> Passage shown

# # # # # # #

We also use the the same configuration of the new data model to ensure the same data pre-processing and the same overall setup.

In [36]:
data_model_sim.test_ratio = data_model.test_ratio
data_model_sim.prepare()
Preparing data...
1 unique users entities within 2 holdout interactions were filtered. Reason: not in the training data.
Done.
There are 54975 events in the training and 2853 events in the holdout.

The model

In order to generate the latent representation of a cold item the model uses the same linear system as in the standard PureSVD case. The main difference is how the linear transformatin matrix $W$ is computed: $$ W=V^\top SF. $$ $S$ is an item similarity matrix and $V$ is now $S$-orthogonal, e.g., $V^\top S V = I$. The model also introduces an additional weighting hyper-parameter $\alpha \in [0, 1]$: $$ S=(1-\alpha)I + \alpha Z, $$ where $Z$ is the actual similarity matrix computed above (see similarities variable). Higher values of $\alpha$ will make the model more sensitive to side information, while setting $\alpha=0$ will turn the model back into PureSVD. To simplify the process, we will not tune its value. We will just make it relatively high to emphasize the importance of tag information for the model. This is going to help us verify an assumption that tag information is critical for building an adequate latent representation with SVD.

In [37]:
from polara.recommender.coldstart.models import ScaledHybridSVDItemColdStart
In [38]:
hsvd = ScaledHybridSVDItemColdStart(data_model_sim)
hsvd.features_weight = 0.9 # the value of alpha

On the technical side, the model takes as an input the product of several sparse matrices, which forms an auxiliary matrix. As these computations are based on matrix-vector products (due to the Lanczos procedure used in the truncated SVD), we are presented with the choice:

  • we can either avoid explicitly forming the auxiliary matrix and just consequently compute matrix-vector products with all involved components, or
  • we can precompute and store the auxiliary matrix first and then perform a single matrix-vector multiplication.

# # # # # # #

> Entries supplied
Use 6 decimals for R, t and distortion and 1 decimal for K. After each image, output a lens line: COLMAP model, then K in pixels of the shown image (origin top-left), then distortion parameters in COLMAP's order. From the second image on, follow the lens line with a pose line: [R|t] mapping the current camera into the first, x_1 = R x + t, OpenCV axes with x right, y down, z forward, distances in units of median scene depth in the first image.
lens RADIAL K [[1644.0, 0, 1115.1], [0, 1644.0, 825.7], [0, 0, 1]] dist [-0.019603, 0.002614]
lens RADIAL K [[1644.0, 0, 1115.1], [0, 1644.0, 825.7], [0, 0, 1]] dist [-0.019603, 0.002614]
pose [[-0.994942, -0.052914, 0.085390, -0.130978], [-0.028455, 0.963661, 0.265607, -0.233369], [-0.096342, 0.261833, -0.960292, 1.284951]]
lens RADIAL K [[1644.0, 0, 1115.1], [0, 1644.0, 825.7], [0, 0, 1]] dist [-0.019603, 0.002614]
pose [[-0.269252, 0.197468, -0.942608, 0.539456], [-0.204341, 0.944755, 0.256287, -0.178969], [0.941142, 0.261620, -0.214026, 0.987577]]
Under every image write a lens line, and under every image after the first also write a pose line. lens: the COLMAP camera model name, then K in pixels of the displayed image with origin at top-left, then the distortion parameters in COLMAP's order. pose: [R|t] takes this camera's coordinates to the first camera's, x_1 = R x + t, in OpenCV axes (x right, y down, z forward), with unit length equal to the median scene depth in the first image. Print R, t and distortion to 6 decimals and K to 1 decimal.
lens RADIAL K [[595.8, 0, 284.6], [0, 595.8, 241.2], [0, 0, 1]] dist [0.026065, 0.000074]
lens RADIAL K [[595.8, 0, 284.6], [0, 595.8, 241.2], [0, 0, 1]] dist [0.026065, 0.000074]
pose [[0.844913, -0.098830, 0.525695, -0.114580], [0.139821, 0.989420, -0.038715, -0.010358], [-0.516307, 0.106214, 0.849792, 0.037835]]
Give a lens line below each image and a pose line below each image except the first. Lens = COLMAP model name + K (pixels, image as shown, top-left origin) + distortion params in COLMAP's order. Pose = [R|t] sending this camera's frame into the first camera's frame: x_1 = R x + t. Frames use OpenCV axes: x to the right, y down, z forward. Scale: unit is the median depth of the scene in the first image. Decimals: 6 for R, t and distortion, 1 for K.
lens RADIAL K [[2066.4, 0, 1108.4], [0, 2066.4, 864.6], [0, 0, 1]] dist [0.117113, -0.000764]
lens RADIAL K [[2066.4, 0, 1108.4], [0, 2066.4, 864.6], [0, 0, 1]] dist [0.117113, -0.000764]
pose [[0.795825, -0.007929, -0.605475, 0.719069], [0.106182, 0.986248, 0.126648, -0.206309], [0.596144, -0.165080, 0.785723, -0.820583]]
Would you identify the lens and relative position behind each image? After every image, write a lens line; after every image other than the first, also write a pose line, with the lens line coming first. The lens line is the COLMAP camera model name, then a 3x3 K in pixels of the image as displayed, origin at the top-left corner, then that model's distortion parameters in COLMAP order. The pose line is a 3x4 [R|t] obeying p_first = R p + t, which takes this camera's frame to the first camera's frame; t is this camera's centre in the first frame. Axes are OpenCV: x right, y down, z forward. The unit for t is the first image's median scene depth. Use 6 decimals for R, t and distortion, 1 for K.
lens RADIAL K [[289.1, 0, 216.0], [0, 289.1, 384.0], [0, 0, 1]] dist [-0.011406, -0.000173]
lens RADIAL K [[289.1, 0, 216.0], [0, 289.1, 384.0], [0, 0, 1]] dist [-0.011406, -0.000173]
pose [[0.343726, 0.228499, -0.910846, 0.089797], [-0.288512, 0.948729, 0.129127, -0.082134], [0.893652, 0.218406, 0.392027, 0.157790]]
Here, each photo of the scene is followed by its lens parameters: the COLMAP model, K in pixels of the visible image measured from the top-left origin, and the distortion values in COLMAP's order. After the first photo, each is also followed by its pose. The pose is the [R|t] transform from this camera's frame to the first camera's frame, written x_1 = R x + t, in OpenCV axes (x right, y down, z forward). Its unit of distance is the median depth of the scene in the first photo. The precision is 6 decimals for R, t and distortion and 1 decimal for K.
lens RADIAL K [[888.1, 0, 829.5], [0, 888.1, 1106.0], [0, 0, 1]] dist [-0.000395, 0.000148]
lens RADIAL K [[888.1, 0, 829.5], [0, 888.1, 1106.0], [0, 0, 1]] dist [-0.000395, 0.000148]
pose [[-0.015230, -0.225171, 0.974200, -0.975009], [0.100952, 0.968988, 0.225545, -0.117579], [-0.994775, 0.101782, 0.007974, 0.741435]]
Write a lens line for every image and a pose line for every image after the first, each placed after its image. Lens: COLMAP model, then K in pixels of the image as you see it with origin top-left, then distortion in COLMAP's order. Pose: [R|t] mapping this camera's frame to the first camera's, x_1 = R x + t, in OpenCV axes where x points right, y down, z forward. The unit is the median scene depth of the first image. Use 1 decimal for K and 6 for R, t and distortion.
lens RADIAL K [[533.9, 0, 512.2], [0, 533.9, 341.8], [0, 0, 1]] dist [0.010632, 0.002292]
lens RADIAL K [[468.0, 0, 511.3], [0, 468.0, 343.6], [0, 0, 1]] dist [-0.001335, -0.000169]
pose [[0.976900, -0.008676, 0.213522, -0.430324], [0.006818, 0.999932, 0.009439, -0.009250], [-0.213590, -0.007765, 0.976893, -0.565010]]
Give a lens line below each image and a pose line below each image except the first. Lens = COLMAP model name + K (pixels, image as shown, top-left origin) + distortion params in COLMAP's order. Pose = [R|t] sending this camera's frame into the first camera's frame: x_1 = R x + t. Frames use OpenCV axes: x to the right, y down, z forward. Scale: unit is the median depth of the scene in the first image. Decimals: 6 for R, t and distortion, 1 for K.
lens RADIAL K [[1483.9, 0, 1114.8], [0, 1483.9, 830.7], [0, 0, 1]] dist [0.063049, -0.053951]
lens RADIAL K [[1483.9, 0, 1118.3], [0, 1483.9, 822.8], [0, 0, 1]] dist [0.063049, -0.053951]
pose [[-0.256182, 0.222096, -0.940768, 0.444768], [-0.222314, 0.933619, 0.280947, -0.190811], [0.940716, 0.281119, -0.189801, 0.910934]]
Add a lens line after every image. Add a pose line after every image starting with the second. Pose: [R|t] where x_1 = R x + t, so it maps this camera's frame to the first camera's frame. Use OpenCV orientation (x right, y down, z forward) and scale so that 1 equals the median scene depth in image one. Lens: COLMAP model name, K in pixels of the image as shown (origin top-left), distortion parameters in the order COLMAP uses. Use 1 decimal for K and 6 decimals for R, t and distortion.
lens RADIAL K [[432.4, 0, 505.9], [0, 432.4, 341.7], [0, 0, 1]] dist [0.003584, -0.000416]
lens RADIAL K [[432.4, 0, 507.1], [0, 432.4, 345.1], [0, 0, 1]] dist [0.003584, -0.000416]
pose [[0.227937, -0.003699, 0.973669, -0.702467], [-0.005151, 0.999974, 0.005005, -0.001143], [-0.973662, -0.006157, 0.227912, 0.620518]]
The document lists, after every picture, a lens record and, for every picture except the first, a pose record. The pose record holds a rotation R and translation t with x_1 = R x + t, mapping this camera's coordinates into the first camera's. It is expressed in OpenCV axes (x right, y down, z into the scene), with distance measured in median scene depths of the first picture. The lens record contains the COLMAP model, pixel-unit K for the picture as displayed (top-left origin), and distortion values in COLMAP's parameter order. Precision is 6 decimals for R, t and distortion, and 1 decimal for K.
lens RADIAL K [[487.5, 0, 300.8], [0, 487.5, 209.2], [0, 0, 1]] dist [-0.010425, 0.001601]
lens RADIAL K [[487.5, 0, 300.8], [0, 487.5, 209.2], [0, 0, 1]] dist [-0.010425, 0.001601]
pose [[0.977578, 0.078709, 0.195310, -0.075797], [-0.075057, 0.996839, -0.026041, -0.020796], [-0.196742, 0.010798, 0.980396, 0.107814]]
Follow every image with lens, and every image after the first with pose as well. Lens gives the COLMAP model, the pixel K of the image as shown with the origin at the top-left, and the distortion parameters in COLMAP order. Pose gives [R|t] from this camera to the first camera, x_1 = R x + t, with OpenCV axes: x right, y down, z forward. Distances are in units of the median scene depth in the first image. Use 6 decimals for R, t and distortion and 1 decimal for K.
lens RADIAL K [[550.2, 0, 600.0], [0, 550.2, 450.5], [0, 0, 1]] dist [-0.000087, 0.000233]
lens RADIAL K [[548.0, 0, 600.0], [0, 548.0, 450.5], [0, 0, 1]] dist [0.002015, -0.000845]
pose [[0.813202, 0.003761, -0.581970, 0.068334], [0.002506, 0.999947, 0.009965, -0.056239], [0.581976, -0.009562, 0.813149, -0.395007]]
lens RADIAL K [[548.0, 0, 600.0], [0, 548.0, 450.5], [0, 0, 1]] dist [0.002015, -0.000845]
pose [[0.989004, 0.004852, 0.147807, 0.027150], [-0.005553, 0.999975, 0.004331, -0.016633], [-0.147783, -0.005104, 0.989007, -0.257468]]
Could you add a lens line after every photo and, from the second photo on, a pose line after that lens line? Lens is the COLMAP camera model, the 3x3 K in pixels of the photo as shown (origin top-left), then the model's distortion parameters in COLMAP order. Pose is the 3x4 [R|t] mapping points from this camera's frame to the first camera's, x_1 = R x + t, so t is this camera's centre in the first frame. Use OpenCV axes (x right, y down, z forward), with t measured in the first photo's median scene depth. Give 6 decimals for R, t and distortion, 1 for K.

# # # # # # #

> What the task requires
Reproduce the entire hybrid SVD cold-start excerpt above word for word, including its code lines and printed output.

> Answer section
We also use the the same configuration of the new data model to ensure the same data pre-processing and the same overall setup.

In [36]:
data_model_sim.test_ratio = data_model.test_ratio
data_model_sim.prepare()
Preparing data...
1 unique users entities within 2 holdout interactions were filtered. Reason: not in the training data.
Done.
There are 54975 events in the training and 2853 events in the holdout.

The model

In order to generate the latent representation of a cold item the model uses the same linear system as in the standard PureSVD case. The main difference is how the linear transformatin matrix $W$ is computed: $$ W=V^\top SF. $$ $S$ is an item similarity matrix and $V$ is now $S$-orthogonal, e.g., $V^\top S V = I$. The model also introduces an additional weighting hyper-parameter $\alpha \in [0, 1]$: $$ S=(1-\alpha)I + \alpha Z, $$ where $Z$ is the actual similarity matrix computed above (see similarities variable). Higher values of $\alpha$ will make the model more sensitive to side information, while setting $\alpha=0$ will turn the model back into PureSVD. To simplify the process, we will not tune its value. We will just make it relatively high to emphasize the importance of tag information for the model. This is going to help us verify an assumption that tag information is critical for building an adequate latent representation with SVD.

In [37]:
from polara.recommender.coldstart.models import ScaledHybridSVDItemColdStart
In [38]:
hsvd = ScaledHybridSVDItemColdStart(data_model_sim)
hsvd.features_weight = 0.9 # the value of alpha

On the technical side, the model takes as an input the product of several sparse matrices, which forms an auxiliary matrix. As these computations are based on matrix-vector products (due to the Lanczos procedure used in the truncated SVD), we are presented with the choice:

  • we can either avoid explicitly forming the auxiliary matrix and just consequently compute matrix-vector products with all involved components, or
  • we can precompute and store the auxiliary matrix first and then perform a single matrix-vector multiplication.